Saved entries
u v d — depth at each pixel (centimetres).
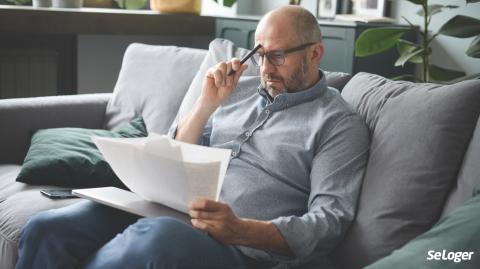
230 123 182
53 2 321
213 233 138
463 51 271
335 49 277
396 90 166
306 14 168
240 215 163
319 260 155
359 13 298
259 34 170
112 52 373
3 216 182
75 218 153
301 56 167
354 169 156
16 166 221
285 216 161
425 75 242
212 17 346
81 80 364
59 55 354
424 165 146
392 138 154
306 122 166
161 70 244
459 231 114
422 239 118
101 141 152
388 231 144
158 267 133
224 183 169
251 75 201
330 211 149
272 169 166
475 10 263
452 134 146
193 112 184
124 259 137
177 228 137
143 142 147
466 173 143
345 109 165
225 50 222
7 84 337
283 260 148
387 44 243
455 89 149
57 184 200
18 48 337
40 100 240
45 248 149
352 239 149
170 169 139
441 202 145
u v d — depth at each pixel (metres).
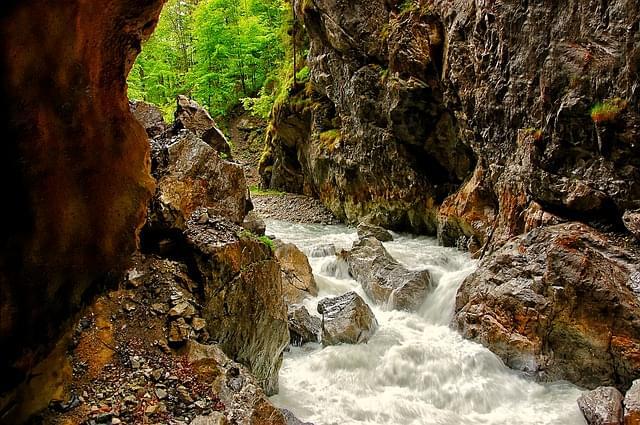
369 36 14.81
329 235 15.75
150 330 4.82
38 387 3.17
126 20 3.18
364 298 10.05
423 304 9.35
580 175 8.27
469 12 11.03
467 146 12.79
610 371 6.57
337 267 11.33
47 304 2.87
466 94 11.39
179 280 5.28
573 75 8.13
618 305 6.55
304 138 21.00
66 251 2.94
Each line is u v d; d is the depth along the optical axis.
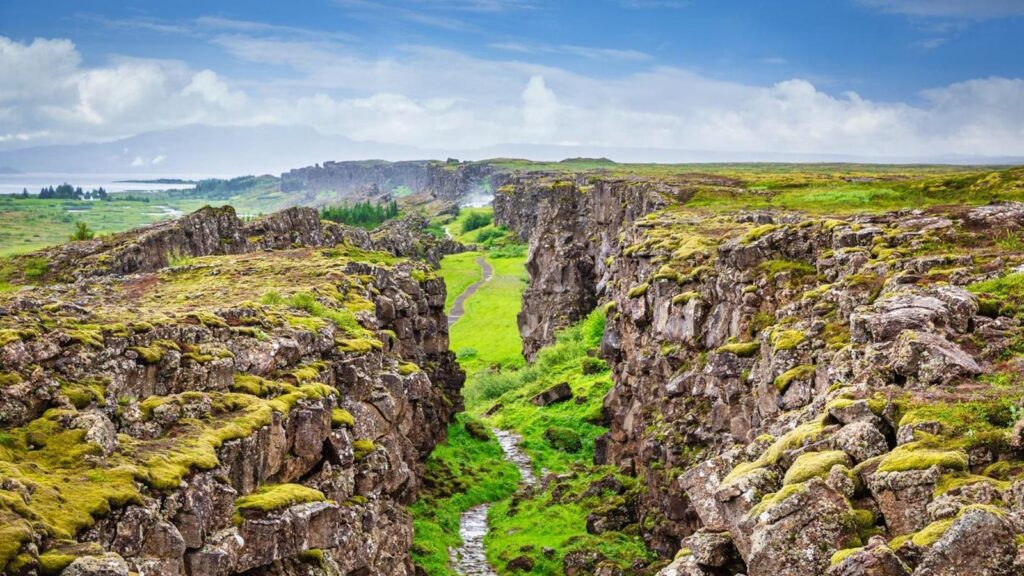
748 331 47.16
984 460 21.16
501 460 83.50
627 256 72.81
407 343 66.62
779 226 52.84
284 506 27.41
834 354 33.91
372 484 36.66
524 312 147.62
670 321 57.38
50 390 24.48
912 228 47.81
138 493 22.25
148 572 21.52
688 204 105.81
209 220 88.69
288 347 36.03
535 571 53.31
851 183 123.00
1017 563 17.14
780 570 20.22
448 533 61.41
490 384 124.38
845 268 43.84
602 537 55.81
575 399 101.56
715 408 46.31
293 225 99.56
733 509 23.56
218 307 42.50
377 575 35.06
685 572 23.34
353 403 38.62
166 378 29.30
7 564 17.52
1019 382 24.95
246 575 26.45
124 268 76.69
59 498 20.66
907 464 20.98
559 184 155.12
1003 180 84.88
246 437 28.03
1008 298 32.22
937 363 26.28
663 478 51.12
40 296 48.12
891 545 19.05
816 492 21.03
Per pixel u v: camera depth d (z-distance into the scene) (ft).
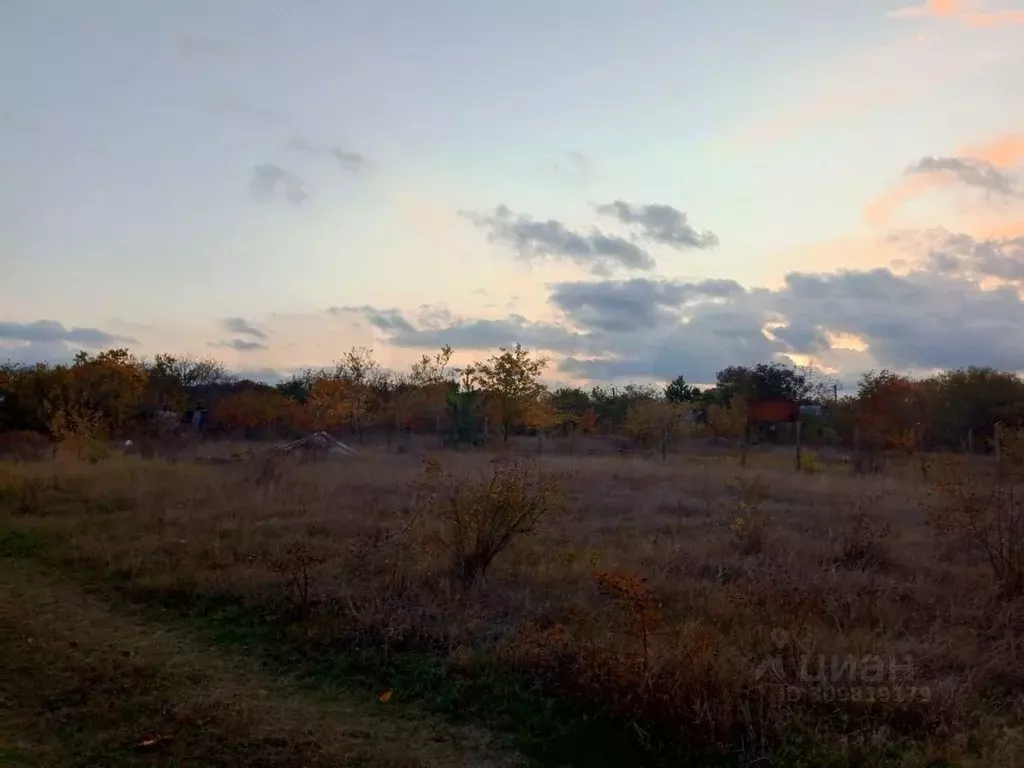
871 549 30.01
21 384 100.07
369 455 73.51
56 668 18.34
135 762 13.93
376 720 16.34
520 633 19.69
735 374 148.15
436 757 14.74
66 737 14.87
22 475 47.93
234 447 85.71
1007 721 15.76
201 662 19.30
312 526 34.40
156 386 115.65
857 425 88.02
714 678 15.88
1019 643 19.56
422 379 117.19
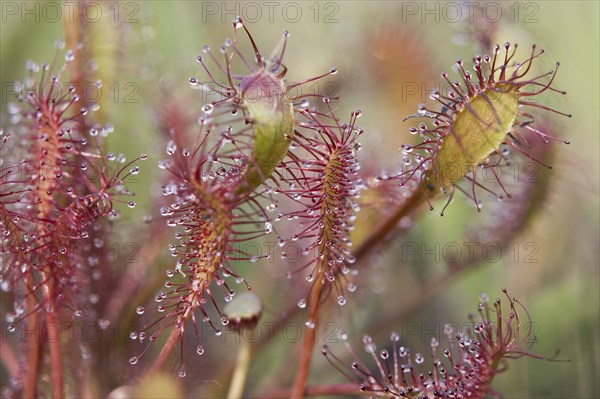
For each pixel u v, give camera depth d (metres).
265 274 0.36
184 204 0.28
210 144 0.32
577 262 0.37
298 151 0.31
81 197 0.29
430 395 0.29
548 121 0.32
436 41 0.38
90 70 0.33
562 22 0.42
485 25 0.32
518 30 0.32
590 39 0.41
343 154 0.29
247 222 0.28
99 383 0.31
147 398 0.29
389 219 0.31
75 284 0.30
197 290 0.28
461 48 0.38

### [What is expected]
All pictures must be left out. Reproduce exactly the lines from the one containing "246 575 26.45" to the final line of the entries.

### [Response]
246 575 26.45
124 268 76.69
59 498 20.66
907 464 20.98
559 184 155.12
1003 180 84.88
246 437 28.03
1008 298 32.22
937 363 26.28
663 478 51.12
40 296 48.12
891 545 19.05
816 492 21.03
Per pixel u v: camera depth d (z-distance into the scene) (ft).
871 549 30.01
21 384 100.07
369 455 73.51
56 668 18.34
135 762 13.93
376 720 16.34
520 633 19.69
735 374 148.15
436 757 14.74
66 737 14.87
22 475 47.93
234 447 85.71
1007 721 15.76
201 662 19.30
312 526 34.40
156 386 115.65
857 425 88.02
714 678 15.88
1019 643 19.56
422 379 117.19
For each pixel u v, give camera depth d (metres).
265 274 0.36
184 204 0.28
210 144 0.32
577 262 0.37
298 151 0.31
81 197 0.29
430 395 0.29
548 121 0.32
436 41 0.38
90 70 0.33
562 22 0.42
485 25 0.32
518 30 0.32
590 39 0.41
343 154 0.29
247 222 0.28
99 383 0.31
147 398 0.29
389 219 0.31
75 284 0.30
197 290 0.28
461 48 0.38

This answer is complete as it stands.